How do things look if we take him out and refit the model?
corp_nobb <- corpus_subset(corp, speaker != "BROWNBACK")
toks_nobb <- tokens(corp_nobb,
remove_punct = TRUE,
remove_symbols = TRUE,
remove_numbers = TRUE) |>
tokens_remove(stops)
mod2_nobb <- textmodel_ca(dfm(toks_nobb), nd = 2)
Let’s do a quick comparison
pos <- data.frame(cacoord(mod2, dim = 1:2, rows = TRUE))
pos_nobb <- data.frame(cacoord(mod2_nobb, dim = 1:2, rows = TRUE))
# connect the positions from both runs of the model together
pos_both <- merge(pos, pos_nobb, by = "row.names",
suffixes = c("",".nobb"))
head(pos_both)
## Row.names Dim1 Dim2 Dim1.nobb Dim2.nobb
## 1 ALLARD -0.2623764 -1.3915416 -0.8893293 -0.9578887
## 2 BOND -0.1808640 -1.3675989 -0.7678698 -1.4052542
## 3 BOXER 0.6079872 0.5297288 0.6945660 0.5502065
## 4 BUNNING -0.9009247 -1.6842824 -1.6493941 -0.4302980
## 5 CANTWELL 0.8458565 0.3283115 0.8732419 -0.3398072
## 6 DeWINE -1.4665613 -1.3136832 -2.1651482 1.7980709
# does Brownback affect the first dimension?

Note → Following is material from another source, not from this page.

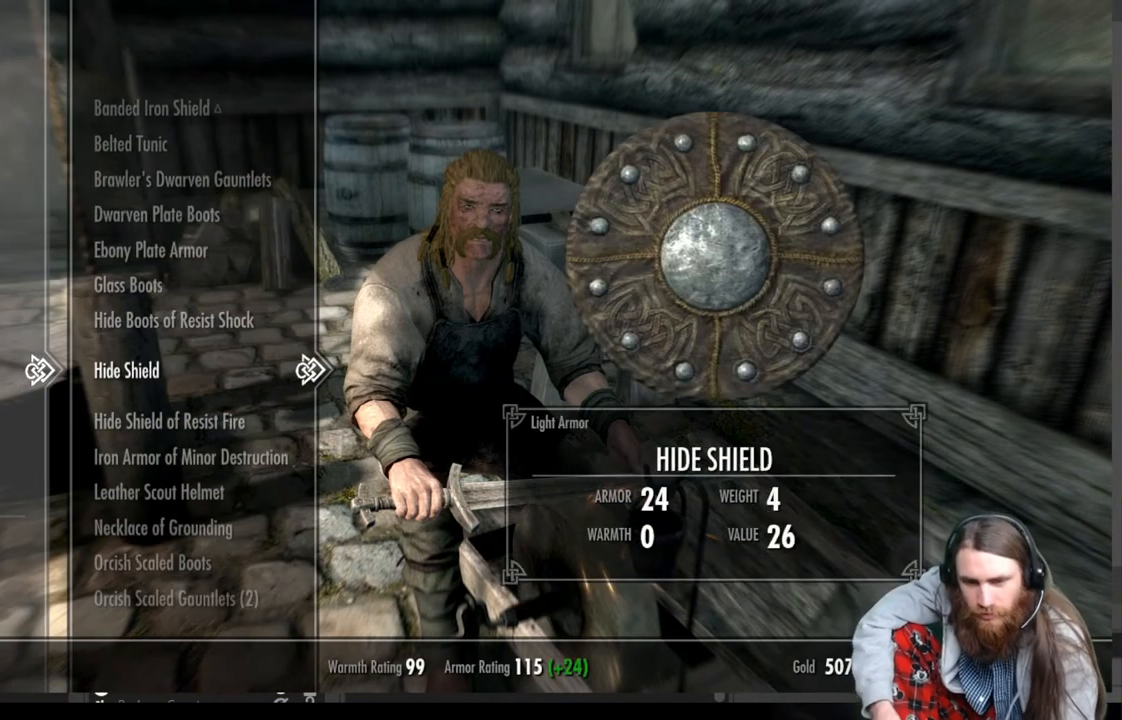
{"buttons": [], "left_stick": "center", "right_stick": "center", "events": [[300, "DPAD_DOWN", "down"], [417, "DPAD_DOWN", "up"]]}
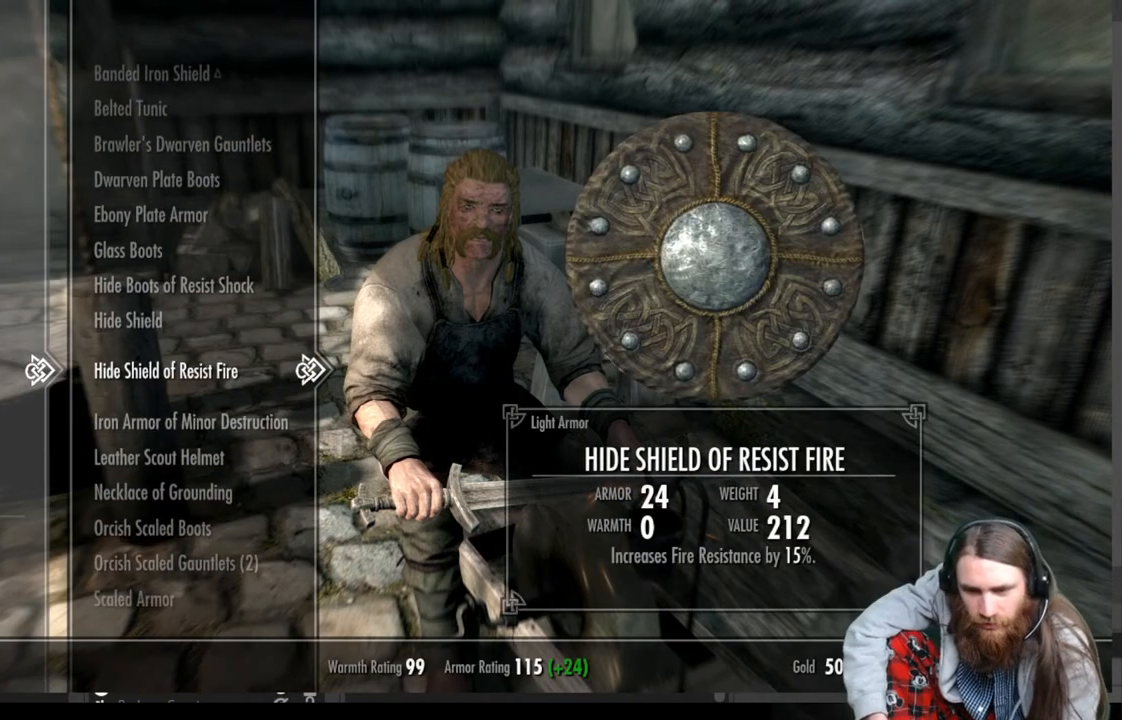
{"buttons": [], "left_stick": "center", "right_stick": "center", "events": [[17, "DPAD_DOWN", "down"], [150, "DPAD_DOWN", "up"]]}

cor(pos_both$Dim1, pos_both$Dim1.nobb)
## [1] 0.9775541
# how about the second?
cor(pos_both$Dim2, pos_both$Dim2.nobb)
## [1] 0.6380843
These correlation suggest that removing Brownback doesn’t change the first dimension positions much at all (which is kind of reassuring), but does rearrange speakers on the second.
It’s quite possible that this second ‘dimension’ is in general just idiosyncratic topics that speakers like and which generate variation in word counts without being really ‘dimensional’. If that’s true then Brownback is not really a special case, and we should put him back in and stop trying to figure out what the second dimension ‘really’ is. But we’d need to dig in further than this to establish that conclusion.